> **About this exercise**
Copy out word for word the lines of the data below, from the line containing "С.Бадалбаев" through the line containing "В странах юго-восточной Азии, не обладающих", leaving the pictures out of your answer.

++++ Record excerpts ++++

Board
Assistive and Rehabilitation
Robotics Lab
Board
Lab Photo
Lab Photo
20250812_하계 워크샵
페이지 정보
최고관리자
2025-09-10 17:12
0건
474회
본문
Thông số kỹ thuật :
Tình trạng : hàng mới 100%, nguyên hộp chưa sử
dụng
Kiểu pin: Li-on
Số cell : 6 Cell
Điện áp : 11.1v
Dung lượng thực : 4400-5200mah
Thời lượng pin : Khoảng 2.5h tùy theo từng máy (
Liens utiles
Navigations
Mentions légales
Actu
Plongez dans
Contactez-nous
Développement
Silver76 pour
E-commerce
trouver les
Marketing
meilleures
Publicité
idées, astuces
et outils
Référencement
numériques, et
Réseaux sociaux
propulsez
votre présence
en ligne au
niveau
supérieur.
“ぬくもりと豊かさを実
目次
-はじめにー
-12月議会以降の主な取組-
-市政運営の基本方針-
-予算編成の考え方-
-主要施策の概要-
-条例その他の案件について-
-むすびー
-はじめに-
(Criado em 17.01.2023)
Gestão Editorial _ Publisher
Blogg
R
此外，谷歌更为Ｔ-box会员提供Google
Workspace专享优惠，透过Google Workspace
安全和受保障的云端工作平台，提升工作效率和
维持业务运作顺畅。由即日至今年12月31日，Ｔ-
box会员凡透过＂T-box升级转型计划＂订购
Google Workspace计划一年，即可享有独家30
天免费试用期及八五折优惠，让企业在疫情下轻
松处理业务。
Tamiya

++++
++++ Record excerpts ++++

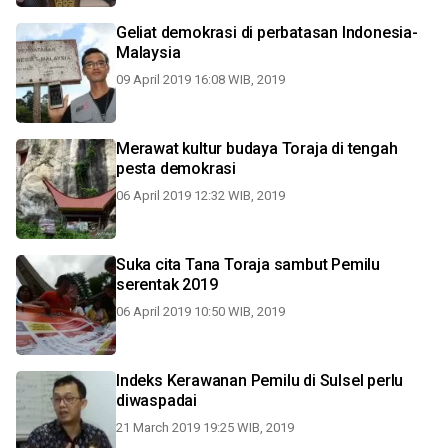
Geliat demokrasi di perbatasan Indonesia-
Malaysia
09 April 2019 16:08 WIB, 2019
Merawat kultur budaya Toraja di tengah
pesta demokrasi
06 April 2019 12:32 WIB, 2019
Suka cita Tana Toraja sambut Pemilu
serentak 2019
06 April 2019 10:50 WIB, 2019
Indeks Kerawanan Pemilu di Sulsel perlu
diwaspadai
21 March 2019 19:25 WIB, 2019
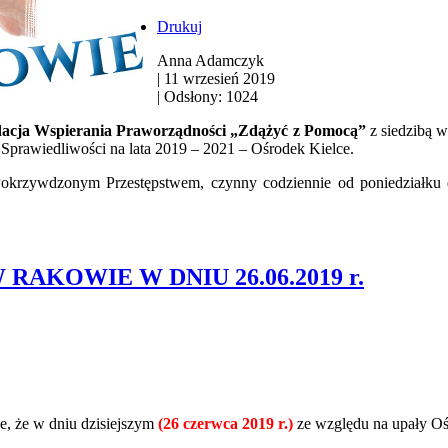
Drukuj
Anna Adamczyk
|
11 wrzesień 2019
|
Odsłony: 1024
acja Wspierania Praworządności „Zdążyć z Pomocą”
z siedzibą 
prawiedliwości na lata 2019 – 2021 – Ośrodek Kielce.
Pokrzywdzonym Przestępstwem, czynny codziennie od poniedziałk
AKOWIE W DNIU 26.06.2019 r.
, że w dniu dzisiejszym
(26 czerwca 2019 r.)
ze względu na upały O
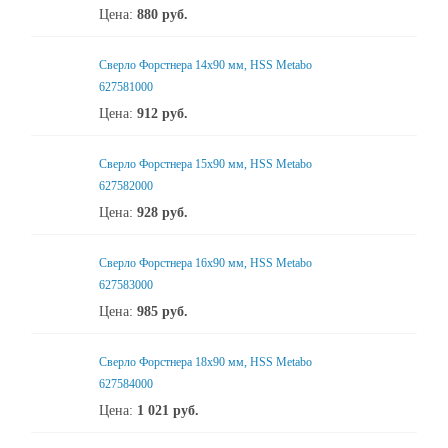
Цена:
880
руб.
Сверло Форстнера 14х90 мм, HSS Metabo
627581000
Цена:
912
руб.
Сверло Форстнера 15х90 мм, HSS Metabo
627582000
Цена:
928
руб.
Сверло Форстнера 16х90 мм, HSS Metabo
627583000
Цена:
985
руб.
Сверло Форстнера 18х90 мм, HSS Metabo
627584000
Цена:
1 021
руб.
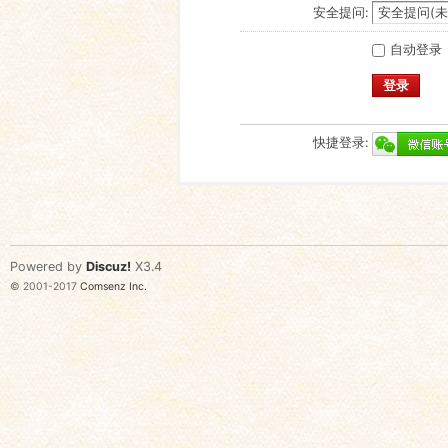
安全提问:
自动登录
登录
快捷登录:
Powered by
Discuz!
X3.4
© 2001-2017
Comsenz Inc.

++++
++++ Record excerpts ++++

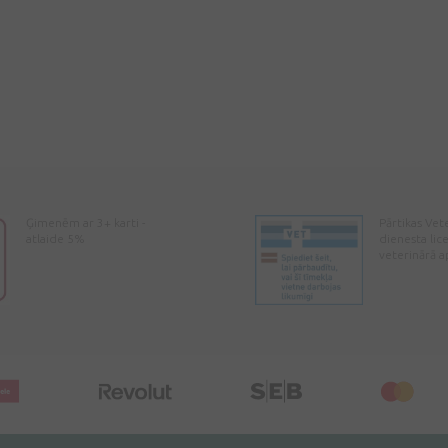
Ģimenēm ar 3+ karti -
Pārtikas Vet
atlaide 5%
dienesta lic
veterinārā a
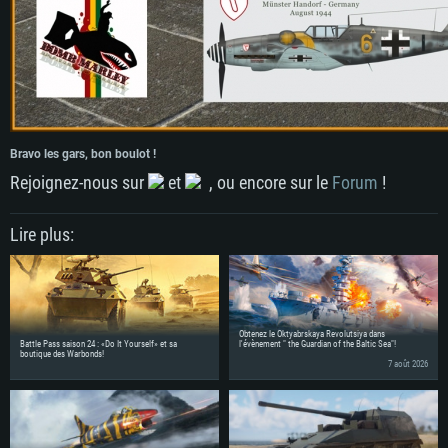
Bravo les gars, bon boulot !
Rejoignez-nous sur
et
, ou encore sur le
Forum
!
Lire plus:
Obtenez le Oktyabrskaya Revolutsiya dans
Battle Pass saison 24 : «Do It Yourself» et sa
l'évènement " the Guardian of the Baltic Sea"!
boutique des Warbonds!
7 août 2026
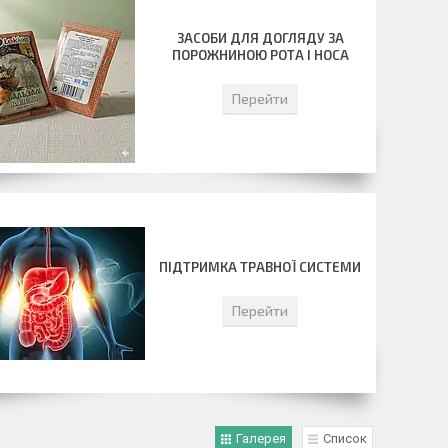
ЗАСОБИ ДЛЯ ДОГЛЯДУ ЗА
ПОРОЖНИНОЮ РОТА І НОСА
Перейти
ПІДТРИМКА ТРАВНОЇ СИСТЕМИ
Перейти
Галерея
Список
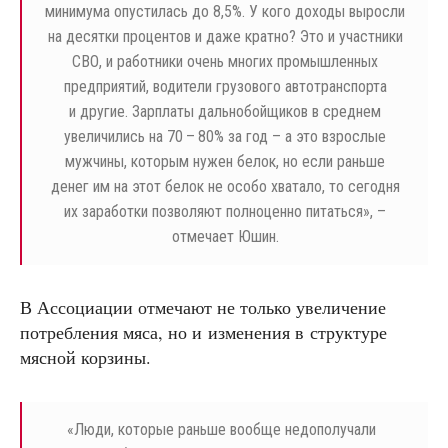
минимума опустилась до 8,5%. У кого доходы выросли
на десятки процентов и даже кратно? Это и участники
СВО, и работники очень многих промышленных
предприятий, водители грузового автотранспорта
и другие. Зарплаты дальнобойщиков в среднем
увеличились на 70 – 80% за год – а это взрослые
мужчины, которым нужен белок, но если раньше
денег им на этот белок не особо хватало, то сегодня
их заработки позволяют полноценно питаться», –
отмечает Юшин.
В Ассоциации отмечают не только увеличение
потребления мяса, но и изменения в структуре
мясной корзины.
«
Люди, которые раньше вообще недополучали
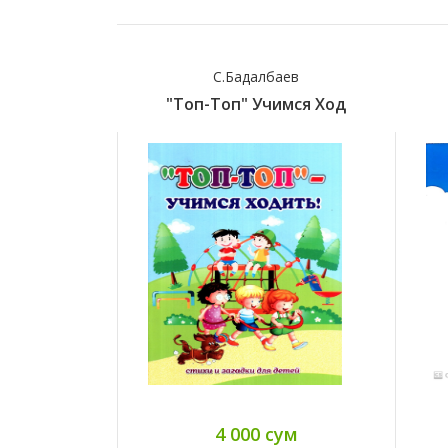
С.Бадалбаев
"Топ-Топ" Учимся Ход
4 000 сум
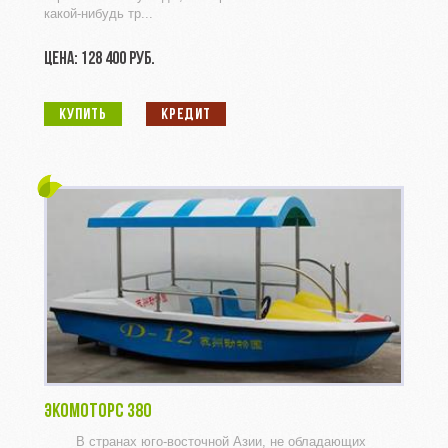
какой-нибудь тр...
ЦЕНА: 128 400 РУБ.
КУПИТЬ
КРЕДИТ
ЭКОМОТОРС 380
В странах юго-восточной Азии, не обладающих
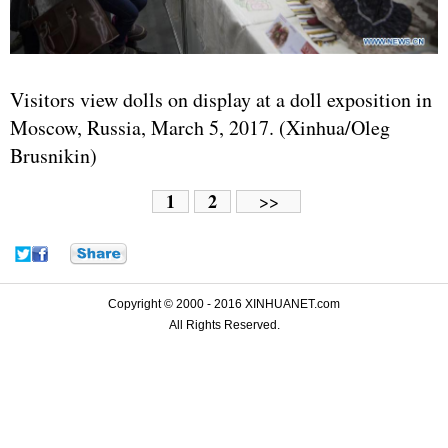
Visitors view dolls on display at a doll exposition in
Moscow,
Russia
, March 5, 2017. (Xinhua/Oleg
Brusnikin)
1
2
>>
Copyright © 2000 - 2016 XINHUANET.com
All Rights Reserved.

++++

> **Solution to the exercise**
С.Бадалбаев
"Топ-Топ" Учимся Ход
4 000 сум
какой-нибудь тр...
ЦЕНА: 128 400 РУБ.
КУПИТЬ
КРЕДИТ
ЭКОМОТОРС 380
В странах юго-восточной Азии, не обладающих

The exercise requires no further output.